Page 145 of Junk Magic

I nodded. We’d caught up, briefly, while everybody loaded into the vehicles, although there were a lot of pieces yet to be filled in. However, I’d given him and Caleb the basics, Caleb for his report and Cyrus . . .

Because Danny had been one of his. Maybe it had all been for show, to keep close to the boys he was cultivating, I didn’t know. Or maybe he’d had some feeling for the one man who had actually cared. I thought I’d seen a glimpse of that, a time or two.

But either way, it hadn’t been a show for Cyrus, and that made three boys he’d lost in less than a week: Jayden, Colin and Danny.

It was in his voice when he spoke again, the loss, the grief, and the despair that everything he’d tried hadn’t been enough. “He was wrong in what he did,” he told me. “But not in what he said. We do need change—and now, not whenever the war ends. There will always be another war, another problem, another reason to keep things the way they are. There will never be a perfect time to act.

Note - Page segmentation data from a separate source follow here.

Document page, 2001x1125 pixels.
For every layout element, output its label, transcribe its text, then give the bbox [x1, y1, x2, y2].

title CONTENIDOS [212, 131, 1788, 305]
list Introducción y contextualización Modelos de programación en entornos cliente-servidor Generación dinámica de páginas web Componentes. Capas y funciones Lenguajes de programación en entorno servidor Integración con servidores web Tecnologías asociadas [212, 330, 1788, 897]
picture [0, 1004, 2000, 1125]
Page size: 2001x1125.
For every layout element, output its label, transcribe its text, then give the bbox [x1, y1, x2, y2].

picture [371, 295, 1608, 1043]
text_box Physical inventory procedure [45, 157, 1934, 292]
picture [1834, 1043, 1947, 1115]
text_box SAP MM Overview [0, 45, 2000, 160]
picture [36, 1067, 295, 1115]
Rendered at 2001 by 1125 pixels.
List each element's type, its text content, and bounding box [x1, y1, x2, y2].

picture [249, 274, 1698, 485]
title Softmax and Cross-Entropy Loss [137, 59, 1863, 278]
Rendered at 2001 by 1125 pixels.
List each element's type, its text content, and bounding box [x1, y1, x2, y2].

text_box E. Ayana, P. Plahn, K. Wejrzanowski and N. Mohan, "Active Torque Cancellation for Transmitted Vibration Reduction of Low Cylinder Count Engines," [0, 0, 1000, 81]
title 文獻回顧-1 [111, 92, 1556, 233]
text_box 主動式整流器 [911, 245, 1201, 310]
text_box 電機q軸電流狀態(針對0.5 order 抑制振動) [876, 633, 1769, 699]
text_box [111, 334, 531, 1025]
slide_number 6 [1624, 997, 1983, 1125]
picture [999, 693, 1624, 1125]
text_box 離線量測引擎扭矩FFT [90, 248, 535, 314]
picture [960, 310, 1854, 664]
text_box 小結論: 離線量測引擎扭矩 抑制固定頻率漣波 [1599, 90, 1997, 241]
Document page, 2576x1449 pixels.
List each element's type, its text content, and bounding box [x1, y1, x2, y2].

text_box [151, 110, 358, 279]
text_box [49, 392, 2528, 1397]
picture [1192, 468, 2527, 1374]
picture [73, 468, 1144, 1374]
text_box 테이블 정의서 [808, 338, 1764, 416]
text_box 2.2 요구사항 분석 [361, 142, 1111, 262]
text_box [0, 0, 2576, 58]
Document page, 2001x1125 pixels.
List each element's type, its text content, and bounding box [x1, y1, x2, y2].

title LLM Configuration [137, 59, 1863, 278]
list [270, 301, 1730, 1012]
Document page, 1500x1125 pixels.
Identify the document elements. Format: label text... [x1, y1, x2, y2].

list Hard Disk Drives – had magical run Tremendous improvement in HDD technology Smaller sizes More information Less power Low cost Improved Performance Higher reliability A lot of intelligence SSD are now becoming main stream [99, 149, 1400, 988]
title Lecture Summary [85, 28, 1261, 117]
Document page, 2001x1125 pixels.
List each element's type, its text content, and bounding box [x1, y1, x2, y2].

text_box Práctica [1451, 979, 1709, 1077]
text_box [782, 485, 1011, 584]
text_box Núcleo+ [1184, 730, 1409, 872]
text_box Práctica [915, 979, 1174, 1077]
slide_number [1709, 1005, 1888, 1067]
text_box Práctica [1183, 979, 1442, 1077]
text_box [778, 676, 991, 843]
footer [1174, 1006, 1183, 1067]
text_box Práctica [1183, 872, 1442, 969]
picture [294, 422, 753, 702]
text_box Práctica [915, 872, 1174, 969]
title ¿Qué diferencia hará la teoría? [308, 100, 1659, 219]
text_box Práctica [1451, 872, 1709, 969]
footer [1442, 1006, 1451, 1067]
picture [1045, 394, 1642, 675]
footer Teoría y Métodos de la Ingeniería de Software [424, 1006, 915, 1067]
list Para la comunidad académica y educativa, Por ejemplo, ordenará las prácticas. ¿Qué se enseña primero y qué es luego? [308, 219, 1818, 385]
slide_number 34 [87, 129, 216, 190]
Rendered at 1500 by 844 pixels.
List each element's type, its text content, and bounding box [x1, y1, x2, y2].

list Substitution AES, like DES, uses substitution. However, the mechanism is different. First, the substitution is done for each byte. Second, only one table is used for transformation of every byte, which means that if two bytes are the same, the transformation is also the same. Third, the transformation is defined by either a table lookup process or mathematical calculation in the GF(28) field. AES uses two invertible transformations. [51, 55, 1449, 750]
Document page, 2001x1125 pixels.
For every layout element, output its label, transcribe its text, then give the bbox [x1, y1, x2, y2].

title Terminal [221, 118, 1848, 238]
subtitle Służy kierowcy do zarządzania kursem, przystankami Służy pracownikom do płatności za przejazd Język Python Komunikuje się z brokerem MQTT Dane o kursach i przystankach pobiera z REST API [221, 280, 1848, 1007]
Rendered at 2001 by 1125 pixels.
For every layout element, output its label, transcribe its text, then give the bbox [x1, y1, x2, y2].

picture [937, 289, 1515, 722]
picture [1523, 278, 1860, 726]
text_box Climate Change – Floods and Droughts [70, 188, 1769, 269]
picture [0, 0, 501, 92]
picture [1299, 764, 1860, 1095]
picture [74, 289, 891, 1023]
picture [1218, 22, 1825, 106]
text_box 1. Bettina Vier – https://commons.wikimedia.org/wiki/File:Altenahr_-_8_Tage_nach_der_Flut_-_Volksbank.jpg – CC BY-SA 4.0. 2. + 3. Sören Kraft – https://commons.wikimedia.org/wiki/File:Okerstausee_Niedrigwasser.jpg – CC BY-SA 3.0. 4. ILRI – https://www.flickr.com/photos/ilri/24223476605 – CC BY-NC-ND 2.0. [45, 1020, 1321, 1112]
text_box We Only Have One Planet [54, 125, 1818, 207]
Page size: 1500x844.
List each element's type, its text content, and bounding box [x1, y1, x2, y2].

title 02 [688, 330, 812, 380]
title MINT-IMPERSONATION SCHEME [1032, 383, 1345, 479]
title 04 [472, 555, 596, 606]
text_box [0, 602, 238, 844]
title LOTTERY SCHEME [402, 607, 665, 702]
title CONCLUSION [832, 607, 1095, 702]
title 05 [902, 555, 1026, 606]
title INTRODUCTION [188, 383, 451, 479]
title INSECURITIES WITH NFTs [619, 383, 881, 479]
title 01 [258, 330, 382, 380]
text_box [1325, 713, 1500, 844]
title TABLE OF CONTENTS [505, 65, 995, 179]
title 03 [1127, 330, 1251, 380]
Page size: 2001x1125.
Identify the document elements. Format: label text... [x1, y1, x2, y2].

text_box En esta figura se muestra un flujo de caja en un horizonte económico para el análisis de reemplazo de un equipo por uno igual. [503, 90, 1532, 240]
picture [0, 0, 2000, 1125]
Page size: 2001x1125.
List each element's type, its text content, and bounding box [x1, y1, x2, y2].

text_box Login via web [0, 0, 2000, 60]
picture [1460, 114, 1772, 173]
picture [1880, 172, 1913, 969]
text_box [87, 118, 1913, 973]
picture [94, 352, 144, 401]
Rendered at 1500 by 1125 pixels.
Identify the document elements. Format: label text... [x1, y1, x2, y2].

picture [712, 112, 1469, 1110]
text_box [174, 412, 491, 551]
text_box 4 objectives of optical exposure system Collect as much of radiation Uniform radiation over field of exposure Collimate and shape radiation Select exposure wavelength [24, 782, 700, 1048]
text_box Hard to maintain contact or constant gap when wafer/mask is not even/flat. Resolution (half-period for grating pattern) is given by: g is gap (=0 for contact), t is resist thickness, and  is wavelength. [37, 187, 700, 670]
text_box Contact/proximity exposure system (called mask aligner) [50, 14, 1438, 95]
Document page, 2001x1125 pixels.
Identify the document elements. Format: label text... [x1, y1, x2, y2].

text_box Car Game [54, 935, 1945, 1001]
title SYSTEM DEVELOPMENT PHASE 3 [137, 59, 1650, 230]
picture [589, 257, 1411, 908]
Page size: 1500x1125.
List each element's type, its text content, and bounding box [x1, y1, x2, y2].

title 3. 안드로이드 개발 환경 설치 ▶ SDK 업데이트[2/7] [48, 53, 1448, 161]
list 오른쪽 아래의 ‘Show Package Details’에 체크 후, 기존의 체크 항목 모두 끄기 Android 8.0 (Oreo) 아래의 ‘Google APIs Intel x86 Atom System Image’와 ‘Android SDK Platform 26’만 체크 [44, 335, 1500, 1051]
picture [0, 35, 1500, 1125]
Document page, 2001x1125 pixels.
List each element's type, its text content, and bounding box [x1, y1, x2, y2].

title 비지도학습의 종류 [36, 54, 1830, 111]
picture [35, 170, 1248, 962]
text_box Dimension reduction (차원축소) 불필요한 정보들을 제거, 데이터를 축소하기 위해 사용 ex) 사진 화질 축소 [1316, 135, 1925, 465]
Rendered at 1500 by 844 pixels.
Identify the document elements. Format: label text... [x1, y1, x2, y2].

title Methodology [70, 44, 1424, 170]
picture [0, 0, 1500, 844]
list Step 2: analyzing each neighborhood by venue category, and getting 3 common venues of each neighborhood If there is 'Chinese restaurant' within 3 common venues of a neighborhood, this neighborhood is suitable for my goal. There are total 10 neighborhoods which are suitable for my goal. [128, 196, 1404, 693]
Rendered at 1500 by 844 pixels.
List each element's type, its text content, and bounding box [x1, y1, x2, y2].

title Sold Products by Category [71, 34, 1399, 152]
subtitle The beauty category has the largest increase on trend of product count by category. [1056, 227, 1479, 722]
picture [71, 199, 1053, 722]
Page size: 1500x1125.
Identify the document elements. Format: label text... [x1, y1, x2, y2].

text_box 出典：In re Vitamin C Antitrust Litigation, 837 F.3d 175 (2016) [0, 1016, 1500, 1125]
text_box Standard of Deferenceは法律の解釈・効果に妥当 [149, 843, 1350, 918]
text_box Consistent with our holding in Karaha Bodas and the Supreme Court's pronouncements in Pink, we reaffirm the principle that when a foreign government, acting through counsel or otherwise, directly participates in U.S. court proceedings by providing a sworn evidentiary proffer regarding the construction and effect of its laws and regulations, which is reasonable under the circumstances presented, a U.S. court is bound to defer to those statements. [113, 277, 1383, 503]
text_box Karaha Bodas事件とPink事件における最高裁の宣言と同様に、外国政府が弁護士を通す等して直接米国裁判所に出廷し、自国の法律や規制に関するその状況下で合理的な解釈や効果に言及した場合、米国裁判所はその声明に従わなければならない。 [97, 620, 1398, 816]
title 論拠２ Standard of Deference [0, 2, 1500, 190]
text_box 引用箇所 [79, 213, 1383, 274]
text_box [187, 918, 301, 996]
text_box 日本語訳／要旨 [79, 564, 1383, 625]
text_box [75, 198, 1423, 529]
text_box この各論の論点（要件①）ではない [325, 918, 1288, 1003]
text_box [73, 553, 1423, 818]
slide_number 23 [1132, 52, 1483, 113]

“So, we don’t wait for the perfect time.”

“Meaning?” I asked.

“There are a lot of vargulfs. Some deserve it, many don’t, but either way, their clans don’t want them back. But leaving them on their own . . .” he shook his head. “Weres don’t do well on their own. They attack someone and the Corps takes them out; they kill themselves out of loneliness or desperation; or they’re preyed upon by others. There are a thousand stories but they almost always end the same way.

“But what if they didn’t have to?”

“It’s the way it’s always been,” I pointed out.

“But not the way is has to be! I asked Sebastian, what if we could establish clans for the outcastes? Places they could go where they’d be welcomed, where they could belong again. Where they could have a name, have brothers and sisters who cared for them? If they get thrown out again, if they can’t learn to live in peace with others, then so be it. They’re on their own. But a second chance—it’s all some of them need. It’s all any of my boys needed, and most of them I think will make it in the end.”

I thought back to what Danny had said, about how it was three outcasts who had come after me, who had insisted on saving me, and for what? Because I made them dinner? Because I talked to them like people for once? It didn’t seem like much, but it had meant enough for them to spare my life.

“How would it work?” I asked.

“We’re still ironing out the details, but there will be a number of second chance clans established, in all quarters of the Were world. There’s even going to be one here in Vegas,” he said, and then let it trail off, before looking at me hopefully.

“You’re not going back to Arnou, are you?” I asked evenly.

He shook his head.

“Are you sure? You bled for it. You risked your life for it—”

“And I love my old clan. I always will. But . . . it doesn’t need me. They do.”

“And you want me to come with you?”

A dark eyebrow raised. “It wouldn’t be a clan without a Lupa.”

Three clans in a lifetime, I thought. It wasn’t unknown, but it was unusual. Still . . .

“Sounds intriguing,” I said, and Cyrus grinned.

“Don’t promise too soon,” Caleb said. Glancing back at me. “You got a lot on your plate.”

“Like what?”

“Like whatever Hargroves is going on about. He received a proposal from Sebastian about making a joint Were/mage force to fill out our numbers, and also to investigate Were crimes. Have you ever heard of such a thing?”

Yeah, I thought. From Sienna. It looked like she’d been busy.

“It might be nice to have some extra hands on board,” I said mildly.

Caleb shot me another look. “It might. Might be kind of wild, too.”

That, I thought I could guarantee.

“What about us?” Someone blurted out.

I turned around to notice that all of the kids were looking a little lost, suddenly. Even Sophie had gone quiet, and was staring down at her hands. But not Jen.